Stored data
■ ■ ■ ■ ■ ■ ■

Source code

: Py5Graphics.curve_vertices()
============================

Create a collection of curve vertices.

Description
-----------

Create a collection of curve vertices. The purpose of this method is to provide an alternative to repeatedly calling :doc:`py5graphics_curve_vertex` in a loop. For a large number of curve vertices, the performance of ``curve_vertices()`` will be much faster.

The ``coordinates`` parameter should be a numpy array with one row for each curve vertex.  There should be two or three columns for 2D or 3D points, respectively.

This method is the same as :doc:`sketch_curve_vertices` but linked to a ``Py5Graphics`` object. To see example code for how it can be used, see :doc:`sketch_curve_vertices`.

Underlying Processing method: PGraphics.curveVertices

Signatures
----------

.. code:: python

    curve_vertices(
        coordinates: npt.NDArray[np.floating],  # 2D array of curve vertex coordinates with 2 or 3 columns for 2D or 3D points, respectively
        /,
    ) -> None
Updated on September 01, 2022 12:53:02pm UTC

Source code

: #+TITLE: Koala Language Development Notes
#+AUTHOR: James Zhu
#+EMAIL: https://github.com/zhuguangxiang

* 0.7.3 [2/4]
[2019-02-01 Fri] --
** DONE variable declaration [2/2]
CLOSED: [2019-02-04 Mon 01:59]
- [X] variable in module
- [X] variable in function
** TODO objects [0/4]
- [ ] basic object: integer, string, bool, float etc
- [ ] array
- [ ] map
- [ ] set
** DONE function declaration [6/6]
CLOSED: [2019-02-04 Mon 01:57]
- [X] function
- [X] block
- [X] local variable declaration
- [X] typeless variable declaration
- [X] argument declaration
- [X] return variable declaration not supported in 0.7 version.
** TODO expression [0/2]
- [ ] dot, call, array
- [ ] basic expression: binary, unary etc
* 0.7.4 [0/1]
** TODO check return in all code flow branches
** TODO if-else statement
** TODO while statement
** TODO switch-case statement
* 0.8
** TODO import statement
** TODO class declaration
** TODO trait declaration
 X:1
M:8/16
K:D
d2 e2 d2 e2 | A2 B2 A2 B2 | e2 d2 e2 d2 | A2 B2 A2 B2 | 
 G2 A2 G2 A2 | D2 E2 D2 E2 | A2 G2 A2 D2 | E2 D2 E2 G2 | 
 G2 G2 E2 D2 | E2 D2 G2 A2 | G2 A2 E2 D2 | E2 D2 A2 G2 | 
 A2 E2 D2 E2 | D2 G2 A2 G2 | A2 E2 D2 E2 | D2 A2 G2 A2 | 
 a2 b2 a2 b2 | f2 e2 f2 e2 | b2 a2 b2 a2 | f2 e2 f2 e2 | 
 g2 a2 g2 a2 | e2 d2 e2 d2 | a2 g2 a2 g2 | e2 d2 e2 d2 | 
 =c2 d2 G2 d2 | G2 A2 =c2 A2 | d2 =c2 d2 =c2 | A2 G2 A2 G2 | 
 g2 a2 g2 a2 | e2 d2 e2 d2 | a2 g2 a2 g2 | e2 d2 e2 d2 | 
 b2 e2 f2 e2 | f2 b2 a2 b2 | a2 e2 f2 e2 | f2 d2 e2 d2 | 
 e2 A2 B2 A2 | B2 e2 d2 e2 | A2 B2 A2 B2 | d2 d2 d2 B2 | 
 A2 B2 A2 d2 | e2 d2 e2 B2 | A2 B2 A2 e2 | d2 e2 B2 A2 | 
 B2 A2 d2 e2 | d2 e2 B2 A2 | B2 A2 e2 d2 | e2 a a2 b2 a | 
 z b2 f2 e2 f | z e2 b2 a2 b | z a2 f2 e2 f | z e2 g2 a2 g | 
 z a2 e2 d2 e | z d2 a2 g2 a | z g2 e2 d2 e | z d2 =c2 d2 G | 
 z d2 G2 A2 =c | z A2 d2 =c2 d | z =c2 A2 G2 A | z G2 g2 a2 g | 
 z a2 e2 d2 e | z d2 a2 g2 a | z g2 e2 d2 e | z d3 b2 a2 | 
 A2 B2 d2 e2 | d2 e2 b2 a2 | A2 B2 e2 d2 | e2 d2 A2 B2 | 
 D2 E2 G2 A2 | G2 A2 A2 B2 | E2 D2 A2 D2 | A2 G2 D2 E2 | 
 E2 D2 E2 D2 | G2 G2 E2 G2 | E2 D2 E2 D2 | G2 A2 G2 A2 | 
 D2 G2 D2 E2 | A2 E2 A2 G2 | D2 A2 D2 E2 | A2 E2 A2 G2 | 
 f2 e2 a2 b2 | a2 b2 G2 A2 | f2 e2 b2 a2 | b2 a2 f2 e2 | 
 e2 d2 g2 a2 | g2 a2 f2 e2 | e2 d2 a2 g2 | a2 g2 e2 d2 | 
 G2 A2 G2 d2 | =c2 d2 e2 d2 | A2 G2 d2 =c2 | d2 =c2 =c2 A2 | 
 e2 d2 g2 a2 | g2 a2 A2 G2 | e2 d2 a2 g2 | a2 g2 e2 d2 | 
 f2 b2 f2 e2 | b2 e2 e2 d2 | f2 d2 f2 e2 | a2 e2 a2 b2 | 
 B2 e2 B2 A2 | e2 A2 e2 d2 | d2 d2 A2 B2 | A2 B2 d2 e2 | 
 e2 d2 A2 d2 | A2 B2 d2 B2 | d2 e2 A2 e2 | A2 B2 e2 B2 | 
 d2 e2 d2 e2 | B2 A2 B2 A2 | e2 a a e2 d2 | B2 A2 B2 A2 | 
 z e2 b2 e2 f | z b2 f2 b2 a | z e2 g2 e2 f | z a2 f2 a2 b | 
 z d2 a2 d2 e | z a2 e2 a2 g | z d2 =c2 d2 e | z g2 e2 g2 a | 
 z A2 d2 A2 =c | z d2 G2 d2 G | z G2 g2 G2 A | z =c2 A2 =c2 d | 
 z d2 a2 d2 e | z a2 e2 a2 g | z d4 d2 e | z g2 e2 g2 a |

■ ■ ■ ■ ■ ■ ■

▸ Description of the task
When a line in the records above holds "function", that line is to be reported.

▸ Solution
- [X] variable in function
** DONE function declaration [6/6]
- [X] function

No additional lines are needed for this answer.